EXERCISE PROMPT:
Copy every record below exactly as written, but leave out the pictures.

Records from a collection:
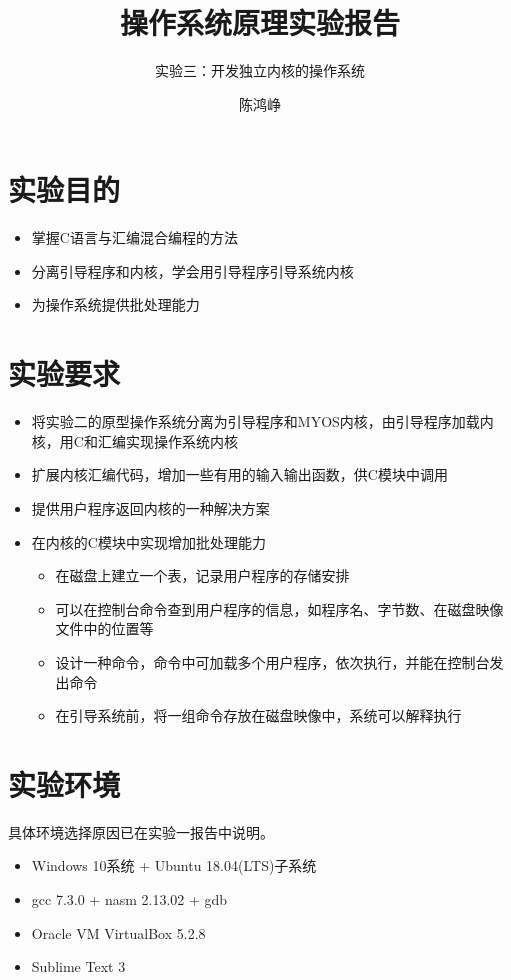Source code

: \documentclass[logo,reportComp]{thesis}
\title{操作系统原理实验报告}
\subtitle{实验三：开发独立内核的操作系统}
\author{陈鸿峥}
\begin{document}
\maketitle

\section{实验目的}
\begin{itemize}
    \item 掌握C语言与汇编混合编程的方法
    \item 分离引导程序和内核，学会用引导程序引导系统内核
    \item 为操作系统提供批处理能力
\end{itemize}

\section{实验要求}
\begin{itemize}
    \item 将实验二的原型操作系统分离为引导程序和MYOS内核，由引导程序加载内核，用C和汇编实现操作系统内核
    \item 扩展内核汇编代码，增加一些有用的输入输出函数，供C模块中调用
    \item 提供用户程序返回内核的一种解决方案
    \item 在内核的C模块中实现增加批处理能力
    \begin{itemize}
        \item 在磁盘上建立一个表，记录用户程序的存储安排
        \item 可以在控制台命令查到用户程序的信息，如程序名、字节数、在磁盘映像文件中的位置等
        \item 设计一种命令，命令中可加载多个用户程序，依次执行，并能在控制台发出命令
        \item 在引导系统前，将一组命令存放在磁盘映像中，系统可以解释执行
    \end{itemize}
\end{itemize}

\section{实验环境}
具体环境选择原因已在实验一报告中说明。
\begin{itemize}
	\item Windows 10系统 + Ubuntu 18.04(LTS)子系统
	\item gcc 7.3.0 + nasm 2.13.02 + gdb
	\item Oracle VM VirtualBox 5.2.8
	\item Sublime Text 3
\end{itemize}
\end{document}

YOUR SOLUTION:
Source code

: \documentclass[logo,reportComp]{thesis}
\title{操作系统原理实验报告}
\subtitle{实验三：开发独立内核的操作系统}
\author{陈鸿峥}
\begin{document}
\maketitle

\section{实验目的}
\begin{itemize}
    \item 掌握C语言与汇编混合编程的方法
    \item 分离引导程序和内核，学会用引导程序引导系统内核
    \item 为操作系统提供批处理能力
\end{itemize}

\section{实验要求}
\begin{itemize}
    \item 将实验二的原型操作系统分离为引导程序和MYOS内核，由引导程序加载内核，用C和汇编实现操作系统内核
    \item 扩展内核汇编代码，增加一些有用的输入输出函数，供C模块中调用
    \item 提供用户程序返回内核的一种解决方案
    \item 在内核的C模块中实现增加批处理能力
    \begin{itemize}
        \item 在磁盘上建立一个表，记录用户程序的存储安排
        \item 可以在控制台命令查到用户程序的信息，如程序名、字节数、在磁盘映像文件中的位置等
        \item 设计一种命令，命令中可加载多个用户程序，依次执行，并能在控制台发出命令
        \item 在引导系统前，将一组命令存放在磁盘映像中，系统可以解释执行
    \end{itemize}
\end{itemize}

\section{实验环境}
具体环境选择原因已在实验一报告中说明。
\begin{itemize}
	\item Windows 10系统 + Ubuntu 18.04(LTS)子系统
	\item gcc 7.3.0 + nasm 2.13.02 + gdb
	\item Oracle VM VirtualBox 5.2.8
	\item Sublime Text 3
\end{itemize}
\end{document}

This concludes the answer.